** Opening EXTRACTED ENTRIES block **

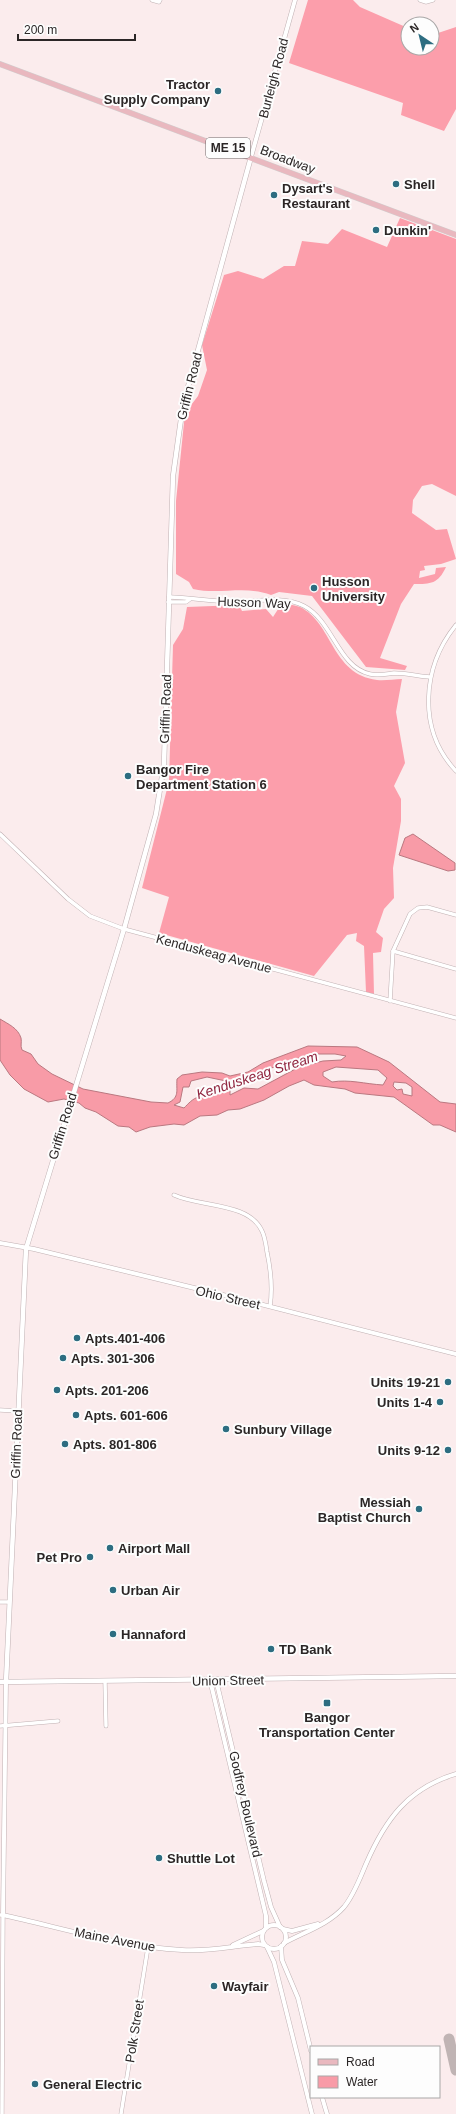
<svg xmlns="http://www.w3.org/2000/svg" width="456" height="2114" viewBox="0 0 456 2114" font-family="Helvetica,sans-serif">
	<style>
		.forest { fill: #fc9eab }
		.water { fill: #f89ba7; stroke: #ba7880; fill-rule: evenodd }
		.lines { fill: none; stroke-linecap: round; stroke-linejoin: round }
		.taxiway { stroke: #c0b4b4; stroke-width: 11 }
		.minor-casing { stroke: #c0b1b3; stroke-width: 4.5 }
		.tertiary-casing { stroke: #c0b1b3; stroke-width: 5 }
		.secondary-casing { stroke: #c0b1b3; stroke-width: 5.5 }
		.primary-casing { stroke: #d0cfcf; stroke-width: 6 }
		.minor { stroke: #fff; stroke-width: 3.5 }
		.tertiary { stroke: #fff; stroke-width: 4 }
		.secondary { stroke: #fff; stroke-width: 4.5 }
		.primary { stroke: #e9b8bf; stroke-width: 5 }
		.poi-dot { fill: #2d6d81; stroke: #fdfdfd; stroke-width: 1.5 }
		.labels { text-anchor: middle; stroke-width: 4; stroke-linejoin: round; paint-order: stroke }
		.shield { fill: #fdfdfd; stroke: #6a6666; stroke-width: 1 }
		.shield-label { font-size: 12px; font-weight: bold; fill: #2b2626 }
		.street-label { font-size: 13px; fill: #2b2626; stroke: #fdfdfd }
		.poi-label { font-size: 13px; font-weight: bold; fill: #2b2626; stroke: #fdfdfd; text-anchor: start }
		.water-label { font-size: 14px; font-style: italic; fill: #90253f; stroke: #fdfdfd }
	</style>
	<rect width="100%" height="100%" fill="#fbeced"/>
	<g class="forest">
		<path d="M 308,0 L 353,0 L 360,7 L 408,28 L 408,48 L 432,48 L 432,34 L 435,34 L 456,27 L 456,109 L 444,131 L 401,115 L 403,103 L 289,63 Z"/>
		<path d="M 400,218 L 456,239 L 456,496 L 432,484 L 422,486 L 413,500 L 412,513 L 436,530 L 447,529 L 456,559 L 441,564 L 424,566 L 425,570 L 420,571 L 419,578 L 435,574 L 436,568 L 446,567 C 438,584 431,584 414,584 L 401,604 L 380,658 L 407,666 L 405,670 L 366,667 L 312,596 L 279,592 L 271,595 C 246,585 219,595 193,589 L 189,582 L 176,574 L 176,501 L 185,413 L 198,396 L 207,370 L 202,345 L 224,275 L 238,271 L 263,279 L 284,266 L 295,266 L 302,241 L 328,244 L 342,229 L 387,247 Z"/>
		<path d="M 282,603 C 287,604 295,605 300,607 C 333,623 331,674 377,680 C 385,681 394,679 402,679 L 396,712 L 405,763 L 394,786 L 401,799 L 401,821 L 393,868 L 394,898 L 384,909 L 376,932 L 383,938 L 381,952 L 373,953 L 374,994 L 366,992 L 364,946 L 356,941 L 357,933 L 347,935 L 314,976 L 159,933 L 169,897 L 142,888 L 169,781 L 173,645 L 183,629 L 187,607 L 239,605 L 242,611 L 266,609 L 273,617 Z"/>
	</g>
	<g class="water">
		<path d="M 413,834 L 455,863 L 455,870 L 448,871 L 399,855 L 405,838 Z"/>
		<path d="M 0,1019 C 8,1024 18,1028 21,1038 C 22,1043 20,1045 22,1050 L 31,1054 L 38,1064 L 52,1074 L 83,1089 L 151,1102 L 168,1103 C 180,1097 176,1091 177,1079 L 182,1075 L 202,1072 L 222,1073 L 230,1076 L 248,1072 L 263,1063 L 308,1046 L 357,1047 L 389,1062 L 440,1102 L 456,1104 L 456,1132 L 440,1125 L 433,1125 L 394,1097 L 355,1093 L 345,1089 L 314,1085 L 304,1080 L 289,1086 L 264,1100 L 240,1109 L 228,1110 L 217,1115 L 200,1116 L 184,1125 L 174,1124 L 150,1127 L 136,1132 L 129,1127 L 118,1126 L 96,1112 L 85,1108 L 79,1103 L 64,1099 L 48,1102 L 24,1089 L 10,1075 L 0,1060 ZM 316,1054 L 335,1054 L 346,1056 L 341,1060 L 323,1061 L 299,1067 L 258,1089 L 244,1088 L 230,1095 L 230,1089 C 235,1080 243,1080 252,1077 C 263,1073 270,1065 283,1067 C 292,1058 304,1057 316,1054 ZM 336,1067 L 378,1070 L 387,1078 L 383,1085 C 365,1084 349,1079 332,1082 L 323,1076 L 323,1072 ZM 207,1077 L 226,1081 C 224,1098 211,1093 199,1097 C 193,1098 188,1104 184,1108 L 174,1105 L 180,1102 L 183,1087 L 189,1087 L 191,1081 ZM 394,1082 L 406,1083 L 412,1087 L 412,1096 L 403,1094 L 402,1089 L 397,1090 L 393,1086 Z"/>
	</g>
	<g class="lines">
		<path class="taxiway" d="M 449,2039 L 456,2070"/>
		<g class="minor-casing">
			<g id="minor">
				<path d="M 152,0 L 159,2 L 160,0"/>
				<path d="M 420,0 L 426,2 L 433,0"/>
				<path d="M 169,597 C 191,598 212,601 235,602 C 257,602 283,595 304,606 C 333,621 338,667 370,674 C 378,676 386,674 394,673 C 406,673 418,676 430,677"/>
				<path d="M 168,602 L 186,602 L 190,599"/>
				<path d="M 456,625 C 422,667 417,730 456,771"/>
				<path d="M 0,834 L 68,899 L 90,916 L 124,929 L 456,1018"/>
				<path d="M 393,951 L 456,969"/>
				<path d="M 390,1001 L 393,951 L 410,914 L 418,908 L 427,907 L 456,915"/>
				<path d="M 174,1195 C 199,1207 249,1202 262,1231 C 265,1237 266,1245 267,1252 C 271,1271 273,1287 270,1306"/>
				<path d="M 0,1410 L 18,1411"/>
				<path d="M 0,1602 L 9,1602"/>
				<path d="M 105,1681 L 106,1726"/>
				<path d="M 0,1726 L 58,1721"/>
				<path d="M 0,1915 L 3,1915 L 2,2114"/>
				<path d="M 121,2114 L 148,1947"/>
			</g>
		</g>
		<g class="tertiary-casing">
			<g id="tertiary">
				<path d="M 251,157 L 295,0"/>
				<path d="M 0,1243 L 34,1249 L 252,1302 L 456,1354"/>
				<path d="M 210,1680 L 266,1916 L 266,1928"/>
				<path d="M 216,1680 L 264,1881 L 271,1907 L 280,1927"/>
				<path d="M 6,1682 L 3,1915 C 62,1928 122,1947 182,1950 C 207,1952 232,1946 258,1944 L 264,1945"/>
				<circle cx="274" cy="1937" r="12"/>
				<path d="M 283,1929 L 292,1931 L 318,1924"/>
				<path d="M 284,1943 C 304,1932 328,1925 344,1907 C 354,1895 360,1878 366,1864 C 385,1820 408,1788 456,1774"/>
				<path d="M 233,1945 L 263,1931"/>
				<path d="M 281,1946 L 282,1960 L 298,1998 L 311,2051"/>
				<path d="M 267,1947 L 274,1962 L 312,2114"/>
				<path d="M 322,2097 L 327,2114"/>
			</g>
		</g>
		<g class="secondary-casing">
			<g id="secondary">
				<path d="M 0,1682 L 456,1676"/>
				<path d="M 6,1682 L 26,1249 L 124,929 L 156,814 L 164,764 L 173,476 L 183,405 L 251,157"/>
			</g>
		</g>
		<g class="primary-casing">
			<path id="primary" d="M 0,64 L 456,235"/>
		</g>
		<use href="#minor" class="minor"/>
		<use href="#tertiary" class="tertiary"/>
		<use href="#secondary" class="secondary"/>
		<use href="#primary" class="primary"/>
	</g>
	<g class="poi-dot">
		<circle cx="218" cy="91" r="4"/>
		<circle cx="396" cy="184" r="4"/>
		<circle cx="274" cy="195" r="4"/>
		<circle cx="376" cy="230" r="4"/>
		<circle cx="314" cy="588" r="4"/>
		<circle cx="128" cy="776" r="4"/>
		<circle cx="77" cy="1338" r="4"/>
		<circle cx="63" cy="1358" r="4"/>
		<circle cx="448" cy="1382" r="4"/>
		<circle cx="57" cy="1390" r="4"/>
		<circle cx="440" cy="1402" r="4"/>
		<circle cx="76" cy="1415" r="4"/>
		<circle cx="226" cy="1429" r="4"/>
		<circle cx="65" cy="1444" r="4"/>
		<circle cx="448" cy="1450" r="4"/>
		<circle cx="419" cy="1509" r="4"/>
		<circle cx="110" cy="1548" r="4"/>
		<circle cx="90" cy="1557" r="4"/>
		<circle cx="113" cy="1590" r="4"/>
		<circle cx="113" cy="1634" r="4"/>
		<circle cx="271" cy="1649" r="4"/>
		<rect x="323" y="1699" width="8" height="8" rx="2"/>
		<circle cx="159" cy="1858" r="4"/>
		<circle cx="214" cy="1986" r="4"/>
		<circle cx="35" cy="2084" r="4"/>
	</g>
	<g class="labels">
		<rect class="shield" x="206" y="138" width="44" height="20" rx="3"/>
		<g class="shield-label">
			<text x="228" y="152">ME 15</text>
		</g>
		<g class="street-label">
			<text transform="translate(273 78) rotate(-75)" y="5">Burleigh Road</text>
			<text transform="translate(288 159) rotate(21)" y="5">Broadway</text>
			<text transform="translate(189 386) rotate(-76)" y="5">Griffin Road</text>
			<text transform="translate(254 602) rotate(2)" y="5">Husson Way</text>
			<text transform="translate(165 709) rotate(-88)" y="5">Griffin Road</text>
			<text transform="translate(214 953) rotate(15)" y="5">Kenduskeag Avenue</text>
			<text transform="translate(62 1126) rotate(-73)" y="5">Griffin Road</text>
			<text transform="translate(228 1297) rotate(13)" y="5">Ohio Street</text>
			<text transform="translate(16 1444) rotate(-88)" y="5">Griffin Road</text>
			<text transform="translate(228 1680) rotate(-1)" y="5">Union Street</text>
			<text transform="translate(246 1804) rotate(77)" y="5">Godfrey Boulevard</text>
			<text transform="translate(115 1939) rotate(11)" y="5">Maine Avenue</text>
			<text transform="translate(134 2031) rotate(-81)" y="5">Polk Street</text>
		</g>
		<g class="poi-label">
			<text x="210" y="89" text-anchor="end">Tractor<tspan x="210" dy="15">Supply Company</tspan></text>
			<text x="404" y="189">Shell</text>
			<text x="282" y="193">Dysart's<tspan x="282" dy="15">Restaurant</tspan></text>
			<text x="384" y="235">Dunkin'</text>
			<text x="322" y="586">Husson<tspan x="322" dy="15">University</tspan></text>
			<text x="136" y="774">Bangor Fire<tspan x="136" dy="15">Department Station 6</tspan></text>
			<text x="85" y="1343">Apts.401-406</text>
			<text x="71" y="1363">Apts. 301-306</text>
			<text x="440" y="1387" text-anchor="end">Units 19-21</text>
			<text x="65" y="1395">Apts. 201-206</text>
			<text x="432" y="1407" text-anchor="end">Units 1-4</text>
			<text x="84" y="1420">Apts. 601-606</text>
			<text x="234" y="1434">Sunbury Village</text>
			<text x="73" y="1449">Apts. 801-806</text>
			<text x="440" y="1455" text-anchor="end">Units 9-12</text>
			<text x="411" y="1507" text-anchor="end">Messiah<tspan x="411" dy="15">Baptist Church</tspan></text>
			<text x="118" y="1553">Airport Mall</text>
			<text x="82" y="1562" text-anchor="end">Pet Pro</text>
			<text x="121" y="1595">Urban Air</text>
			<text x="121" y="1639">Hannaford</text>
			<text x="279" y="1654">TD Bank</text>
			<text x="327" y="1722" text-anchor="middle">Bangor<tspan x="327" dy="15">Transportation Center</tspan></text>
			<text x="167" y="1863">Shuttle Lot</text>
			<text x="222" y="1991">Wayfair</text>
			<text x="43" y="2089">General Electric</text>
		</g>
		<g class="water-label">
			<text transform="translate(257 1075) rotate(-18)" y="5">Kenduskeag Stream</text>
		</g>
	</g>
	<rect x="310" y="2046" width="130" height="52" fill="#fdfdfd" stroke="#a9a7a7"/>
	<rect x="318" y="2059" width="20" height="6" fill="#e9b8bf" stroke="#a9a7a7"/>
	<text x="346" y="2066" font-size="12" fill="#2b2626">Road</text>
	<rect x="318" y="2076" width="20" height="12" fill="#f89ba7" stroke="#a9a7a7"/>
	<text x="346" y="2086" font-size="12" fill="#2b2626">Water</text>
	<g transform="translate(420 36) rotate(325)"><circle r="19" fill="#fdfdfd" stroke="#a9a7a7"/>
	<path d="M0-3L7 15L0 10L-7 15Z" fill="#2d6d81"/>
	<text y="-6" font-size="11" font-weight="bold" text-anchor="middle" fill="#2b2626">N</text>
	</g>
	<path d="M18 34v6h117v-6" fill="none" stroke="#2b2626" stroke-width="2"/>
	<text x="24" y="34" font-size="12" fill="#2b2626" stroke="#fdfdfd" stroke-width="3" paint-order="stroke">200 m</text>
</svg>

** Closing EXTRACTED ENTRIES block **

> [EXERCISE] From the entries above, select each line containing the string "linejoin".

> [EXERCISE RESULT]
		.lines { fill: none; stroke-linecap: round; stroke-linejoin: round }
		.labels { text-anchor: middle; stroke-width: 4; stroke-linejoin: round; paint-order: stroke }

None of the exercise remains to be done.